*** DATA TO EXAMINE ***

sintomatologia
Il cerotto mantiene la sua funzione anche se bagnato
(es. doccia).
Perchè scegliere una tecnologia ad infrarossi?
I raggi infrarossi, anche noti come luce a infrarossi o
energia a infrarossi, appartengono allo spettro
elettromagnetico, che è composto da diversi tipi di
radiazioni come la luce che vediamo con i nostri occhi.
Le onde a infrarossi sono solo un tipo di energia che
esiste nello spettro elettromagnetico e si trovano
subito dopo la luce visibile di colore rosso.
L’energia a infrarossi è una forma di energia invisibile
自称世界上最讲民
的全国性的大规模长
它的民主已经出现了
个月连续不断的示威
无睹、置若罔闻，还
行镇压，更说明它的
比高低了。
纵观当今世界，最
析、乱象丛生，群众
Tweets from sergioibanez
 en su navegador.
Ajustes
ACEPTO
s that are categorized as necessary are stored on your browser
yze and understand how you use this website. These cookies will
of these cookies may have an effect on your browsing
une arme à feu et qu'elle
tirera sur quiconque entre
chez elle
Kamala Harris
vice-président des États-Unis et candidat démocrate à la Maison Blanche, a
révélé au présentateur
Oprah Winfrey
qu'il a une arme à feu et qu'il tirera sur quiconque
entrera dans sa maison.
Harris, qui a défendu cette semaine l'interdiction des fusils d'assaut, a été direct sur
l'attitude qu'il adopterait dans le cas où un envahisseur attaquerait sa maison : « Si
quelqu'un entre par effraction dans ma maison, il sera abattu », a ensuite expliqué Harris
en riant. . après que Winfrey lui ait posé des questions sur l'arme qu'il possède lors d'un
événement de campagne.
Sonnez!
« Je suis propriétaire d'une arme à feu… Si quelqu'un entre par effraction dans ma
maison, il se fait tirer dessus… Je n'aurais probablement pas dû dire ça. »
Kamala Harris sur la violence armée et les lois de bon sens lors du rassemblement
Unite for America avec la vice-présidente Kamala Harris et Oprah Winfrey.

*** End of DATA TO EXAMINE ***

Would you please copy every line from the listing above that contains the word "spettro"?

_RESULT OF THIS TASK:_
energia a infrarossi, appartengono allo spettro
esiste nello spettro elettromagnetico e si trovano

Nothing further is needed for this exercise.